Only, I didn't have a hard-earned medical degree and certainly wasn't going to be writing a book about that topic—well, yet, at least. I had just brought myself into the complicated task of giving five solid reasons to someone who I would have hated to see keep going down the path he was on.

I didn't know Leo at all. The only things I knew were the bits and pieces I'd mentally gathered from the few times we had talked.

He was reserved, yet it didn't seem to be his natural disposition; rather, it was almost like he was forcibly disconnecting himself from everyone. He was hiding an amazing brain under that thick crop of dark hair. And he held a small package of potentially lethal objects in his pocket wherever he went, even though I was sure he'd endured the same anti-smoking lectures in elementary school as I'd had.

Being the person I was, I thought about him a lot. I began to wonder about what his background was like and his family dynamic and dove into a world of possibilities about someone that really shouldn't capture my attention this way.

I drifted off to sleep around ten-thirty p.m. after running out of thoughts about Leo.

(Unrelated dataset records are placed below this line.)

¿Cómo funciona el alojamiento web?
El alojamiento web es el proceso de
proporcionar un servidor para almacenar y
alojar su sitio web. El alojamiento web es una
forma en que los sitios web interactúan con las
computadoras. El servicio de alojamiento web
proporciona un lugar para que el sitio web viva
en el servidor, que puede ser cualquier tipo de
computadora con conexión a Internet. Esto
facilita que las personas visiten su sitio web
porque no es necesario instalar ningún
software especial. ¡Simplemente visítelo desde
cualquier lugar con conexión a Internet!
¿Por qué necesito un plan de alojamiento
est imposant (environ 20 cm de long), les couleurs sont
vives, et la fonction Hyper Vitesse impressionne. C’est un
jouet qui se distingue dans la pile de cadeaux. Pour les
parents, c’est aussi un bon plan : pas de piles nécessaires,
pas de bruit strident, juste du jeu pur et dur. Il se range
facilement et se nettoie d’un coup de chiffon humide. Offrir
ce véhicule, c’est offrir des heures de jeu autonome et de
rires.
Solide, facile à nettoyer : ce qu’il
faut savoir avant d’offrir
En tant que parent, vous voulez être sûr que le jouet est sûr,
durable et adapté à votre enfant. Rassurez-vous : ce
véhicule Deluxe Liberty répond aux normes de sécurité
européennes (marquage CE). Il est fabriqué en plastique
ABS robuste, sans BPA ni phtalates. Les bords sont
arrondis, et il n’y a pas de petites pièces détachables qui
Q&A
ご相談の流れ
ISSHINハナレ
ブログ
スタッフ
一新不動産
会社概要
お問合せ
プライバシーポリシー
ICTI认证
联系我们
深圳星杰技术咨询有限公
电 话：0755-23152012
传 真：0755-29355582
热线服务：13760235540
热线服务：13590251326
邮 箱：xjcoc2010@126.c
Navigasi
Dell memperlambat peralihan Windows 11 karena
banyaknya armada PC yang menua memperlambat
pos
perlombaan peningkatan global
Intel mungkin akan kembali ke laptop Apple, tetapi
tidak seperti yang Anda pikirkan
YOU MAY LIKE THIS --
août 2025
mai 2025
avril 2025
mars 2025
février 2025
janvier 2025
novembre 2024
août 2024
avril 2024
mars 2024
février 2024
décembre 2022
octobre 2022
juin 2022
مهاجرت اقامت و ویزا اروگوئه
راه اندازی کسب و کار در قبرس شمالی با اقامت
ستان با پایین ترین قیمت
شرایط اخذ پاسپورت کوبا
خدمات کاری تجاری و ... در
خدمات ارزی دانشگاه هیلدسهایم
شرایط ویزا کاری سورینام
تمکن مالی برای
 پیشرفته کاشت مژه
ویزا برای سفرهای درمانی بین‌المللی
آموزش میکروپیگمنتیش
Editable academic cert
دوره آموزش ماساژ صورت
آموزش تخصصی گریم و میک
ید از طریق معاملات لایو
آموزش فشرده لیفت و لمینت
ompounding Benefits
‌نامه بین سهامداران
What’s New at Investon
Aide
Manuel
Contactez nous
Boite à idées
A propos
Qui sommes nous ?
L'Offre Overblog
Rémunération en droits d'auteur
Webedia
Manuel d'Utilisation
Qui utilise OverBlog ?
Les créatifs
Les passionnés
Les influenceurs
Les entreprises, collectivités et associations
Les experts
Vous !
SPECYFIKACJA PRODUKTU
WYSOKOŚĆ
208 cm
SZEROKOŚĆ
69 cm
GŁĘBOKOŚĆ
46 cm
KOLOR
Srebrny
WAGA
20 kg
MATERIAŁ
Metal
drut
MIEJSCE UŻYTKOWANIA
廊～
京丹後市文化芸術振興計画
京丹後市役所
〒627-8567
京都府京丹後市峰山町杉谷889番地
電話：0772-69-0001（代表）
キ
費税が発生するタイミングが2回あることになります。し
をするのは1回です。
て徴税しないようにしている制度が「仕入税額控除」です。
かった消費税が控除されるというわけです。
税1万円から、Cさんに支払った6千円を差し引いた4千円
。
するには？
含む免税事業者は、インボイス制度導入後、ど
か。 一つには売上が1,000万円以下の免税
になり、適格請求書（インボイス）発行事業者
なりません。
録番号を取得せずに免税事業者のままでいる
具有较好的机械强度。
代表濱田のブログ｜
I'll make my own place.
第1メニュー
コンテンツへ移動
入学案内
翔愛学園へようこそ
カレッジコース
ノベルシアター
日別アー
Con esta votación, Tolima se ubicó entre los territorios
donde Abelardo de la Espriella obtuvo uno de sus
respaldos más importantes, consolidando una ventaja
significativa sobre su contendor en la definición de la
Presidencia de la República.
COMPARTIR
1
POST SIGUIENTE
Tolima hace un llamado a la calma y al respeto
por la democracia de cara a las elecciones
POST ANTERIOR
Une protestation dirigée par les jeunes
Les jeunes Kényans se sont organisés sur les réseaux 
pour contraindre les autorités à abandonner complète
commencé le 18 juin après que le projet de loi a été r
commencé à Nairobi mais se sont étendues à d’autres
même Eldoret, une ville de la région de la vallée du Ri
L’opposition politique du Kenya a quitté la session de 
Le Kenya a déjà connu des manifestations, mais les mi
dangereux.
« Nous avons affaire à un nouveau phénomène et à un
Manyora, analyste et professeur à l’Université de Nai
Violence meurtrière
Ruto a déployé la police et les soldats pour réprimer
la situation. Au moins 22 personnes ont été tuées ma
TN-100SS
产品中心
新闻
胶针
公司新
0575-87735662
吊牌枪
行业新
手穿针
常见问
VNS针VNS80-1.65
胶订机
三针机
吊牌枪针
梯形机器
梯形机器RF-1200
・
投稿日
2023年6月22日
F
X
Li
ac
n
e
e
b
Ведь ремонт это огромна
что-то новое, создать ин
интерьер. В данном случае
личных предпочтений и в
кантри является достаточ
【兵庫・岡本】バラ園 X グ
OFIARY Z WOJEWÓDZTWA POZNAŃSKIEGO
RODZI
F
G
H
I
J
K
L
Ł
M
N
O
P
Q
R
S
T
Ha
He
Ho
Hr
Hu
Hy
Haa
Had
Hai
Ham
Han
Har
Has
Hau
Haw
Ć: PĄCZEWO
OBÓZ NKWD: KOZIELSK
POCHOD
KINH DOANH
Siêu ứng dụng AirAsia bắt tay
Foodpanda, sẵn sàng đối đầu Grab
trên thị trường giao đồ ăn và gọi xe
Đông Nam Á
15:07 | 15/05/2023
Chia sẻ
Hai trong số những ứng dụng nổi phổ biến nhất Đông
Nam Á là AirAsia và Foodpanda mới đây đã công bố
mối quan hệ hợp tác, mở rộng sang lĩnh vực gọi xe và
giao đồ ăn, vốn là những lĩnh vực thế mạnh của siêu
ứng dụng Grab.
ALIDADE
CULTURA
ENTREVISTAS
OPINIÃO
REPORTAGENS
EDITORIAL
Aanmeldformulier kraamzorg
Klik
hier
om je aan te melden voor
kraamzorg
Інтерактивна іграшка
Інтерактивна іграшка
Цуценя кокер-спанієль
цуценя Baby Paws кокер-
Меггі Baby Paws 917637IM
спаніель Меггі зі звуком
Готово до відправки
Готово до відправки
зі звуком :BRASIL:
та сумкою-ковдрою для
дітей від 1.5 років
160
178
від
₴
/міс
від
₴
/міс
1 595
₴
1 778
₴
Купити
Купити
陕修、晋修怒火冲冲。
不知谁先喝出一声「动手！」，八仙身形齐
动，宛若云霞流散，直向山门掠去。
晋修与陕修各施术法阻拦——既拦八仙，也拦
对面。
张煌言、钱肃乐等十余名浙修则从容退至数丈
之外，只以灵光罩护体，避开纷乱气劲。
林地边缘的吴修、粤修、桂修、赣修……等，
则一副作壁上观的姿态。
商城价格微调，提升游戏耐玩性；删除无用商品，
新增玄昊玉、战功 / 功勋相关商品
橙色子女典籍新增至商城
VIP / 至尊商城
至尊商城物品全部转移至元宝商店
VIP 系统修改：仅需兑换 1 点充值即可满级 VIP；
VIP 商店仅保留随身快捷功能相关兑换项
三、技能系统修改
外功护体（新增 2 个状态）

I turned from one side of my double bed to the other, kicking my feet out of the sheets and mashing my face into the pillow.

Suddenly, I was in a classroom. It was devoid of any other desks, students or wall décor that gave it a semblance of a high school classroom. There was one simple wooden desk in the middle of the room, and I sat there dazed while I looked left and right for anyone else that would help me understand what was going on.

When I looked down at the desk, a test was there, pages long and written in print that even with a world's worth of squinting I wouldn't be able to decipher. I flipped through the pages in a panic when I realized a countdown clock had appeared on the screen at the front of the room, counting down from one minute. I began on the first page, but my mind went blank.

I couldn't think, I couldn't understand, I couldn't breathe.

I brought the paper closer to my face, but all I could see were jumbled words of English. It was supposed to make sense, but when I tried to at least attempt to write something down, the countdown had ended, and all I could hear was menacing laughter. I screamed and nothing came out of my mouth.

My mind was betraying me faster than the clock on the screen had counted down to zero.

My physics book slamming against the ground as it slipped off my bed made me shoot up from my bed with a gasp. I looked down and found myself gripping the edge of my bedsheets with white knuckles, and when I reached one hand up, a stray tear dripped slowly down my face. I wiped it away and sniffed once, looking at my phone. 3:37 a.m.